De facto is used to indicate that something is a particular thing, even though it was not planned or intended to be that thing. [formal] This might be interpreted as a de facto recognition of the republic's independence. Synonyms: actual, real, effective, existing More Synonyms of de facto. De facto is also an adverb.

What was de facto segregation civil rights and the Vietnam War? ›

Terms in this set (20) What was "de facto" segregation? Separation that occurred through intimidation, violence, and unfair laws.

What causes de facto segregation? ›

De facto segregation may be the result of a combination of events outside the government's control, but that does not extinguish the fact black students and Hispanic students are suffering under the effects of living in a segregated society.

What is the difference between segregation and de facto segregation? ›

De jure segregation is understood to be unconstitutional in the United States, requiring a proactive remedy. When segregation is deemed de facto, the state bears no burden of redress.

How do we address de facto discrimination quizlet? ›

Affirmative action is a deliberate effort to counteract de facto discrimination and provide full and equal opportunity in areas such as education and employment for traditionally disadvantaged groups. This policy attempts to require providers of opportunities to show that their policies are not discriminatory.

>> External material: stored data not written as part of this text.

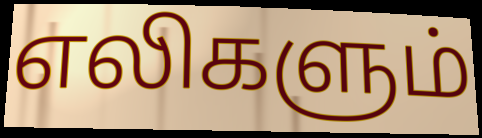
எலிகளும்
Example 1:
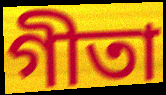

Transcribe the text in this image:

গীতা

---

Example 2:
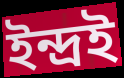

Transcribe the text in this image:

ইন্দ্ৰই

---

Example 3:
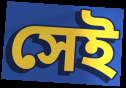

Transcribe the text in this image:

সেই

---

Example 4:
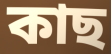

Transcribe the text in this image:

কাছ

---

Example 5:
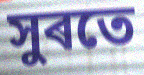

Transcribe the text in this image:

সুৰতে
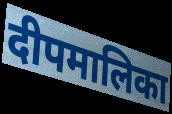
दीपमालिका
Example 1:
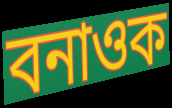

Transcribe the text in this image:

বনাওক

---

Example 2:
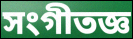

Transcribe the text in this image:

সংগীতজ্ঞ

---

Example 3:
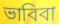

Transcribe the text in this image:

ভাবিবা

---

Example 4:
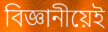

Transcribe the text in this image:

বিজ্ঞানীয়েই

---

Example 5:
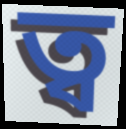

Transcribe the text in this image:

ত্ব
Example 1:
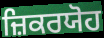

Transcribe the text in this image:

ਜ਼ਿਕਰਯੋਹ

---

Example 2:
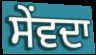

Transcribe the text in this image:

ਸੇਂਵਦਾ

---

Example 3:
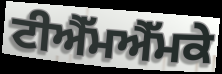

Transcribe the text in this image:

ਟੀਐੱਮਐੱਮਕੇ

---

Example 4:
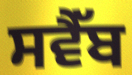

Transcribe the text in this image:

ਸਵੈੱਬ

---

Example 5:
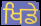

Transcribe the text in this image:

ਖਿਡੇ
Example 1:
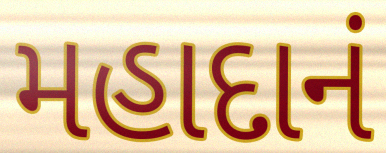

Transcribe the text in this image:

મહાદાનં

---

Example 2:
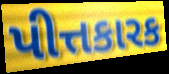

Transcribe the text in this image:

પીત્તકારક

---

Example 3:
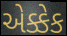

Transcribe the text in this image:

એક્કેક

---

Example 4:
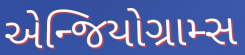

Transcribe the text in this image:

એન્જિયોગ્રામ્સ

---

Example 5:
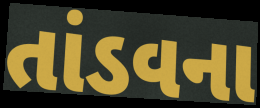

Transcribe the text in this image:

તાંડવના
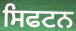
ਸਿਫਟਨ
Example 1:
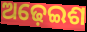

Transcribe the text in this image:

ଅଢ଼େଇଶ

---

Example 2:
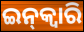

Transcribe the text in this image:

ଇନ୍‌କ୍ଵାରି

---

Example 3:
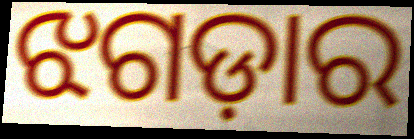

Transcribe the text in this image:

ଝଗଡ଼ାର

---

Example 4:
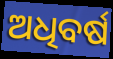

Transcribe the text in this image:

ଅଧିବର୍ଷ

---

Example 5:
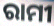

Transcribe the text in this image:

ରାମୀ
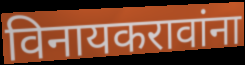
विनायकरावांना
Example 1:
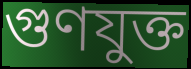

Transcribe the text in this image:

গুণযুক্ত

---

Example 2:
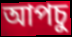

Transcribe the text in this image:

আপচু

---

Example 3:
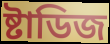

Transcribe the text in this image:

ষ্টাডিজ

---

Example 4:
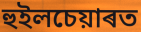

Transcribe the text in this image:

হুইলচেয়াৰত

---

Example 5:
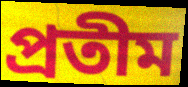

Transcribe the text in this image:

প্ৰতীম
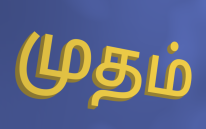
முதம்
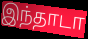
இந்தாடா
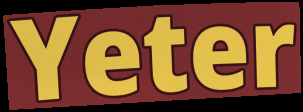
Yeter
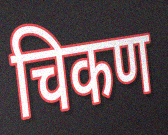
चिकण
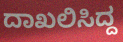
ದಾಖಲಿಸಿದ್ದ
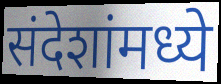
संदेशांमध्ये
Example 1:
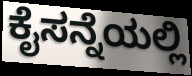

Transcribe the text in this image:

What is the difference between de jure and de facto segregation quizlet? ›

Were they successful? The difference between de facto and de jure segregation is that defacto segregation is unintentional separation of racial groups whereas dejure segregation occurs when the government implements laws to intentionally enforce segregation.

What is the main difference de facto and de jure segregation? ›

What is the difference between de facto and de jure segregation? DE FACTO segregation exists by practice and custom. DE JURE segregation exists by law.

What does de facto mean in government? ›

A "de facto government" comes into, or remains in, power by means not provided for in the country's constitution, such as a coup d'état, revolution, usurpation, abrogation or suspension of the constitution.

What is a de facto state of war? ›

Abkhazia, Transdniestria, and northern Cyprus will be called de facto states. The term refers to a place that exercises internal sovereignty over its citizens but is not recognized by most of the world as the de jure legal authority in that territory.

What can a de facto claim? ›

De facto rights in NSW are the same as married couples' rights when it concerns property settlement.
...
De Facto Rights In NSW: Property Settlement
  • They were in a de facto relationship for at least two years.
  • There is a child of the de facto relationship.
  • The de facto relationship was registered in a state or territory.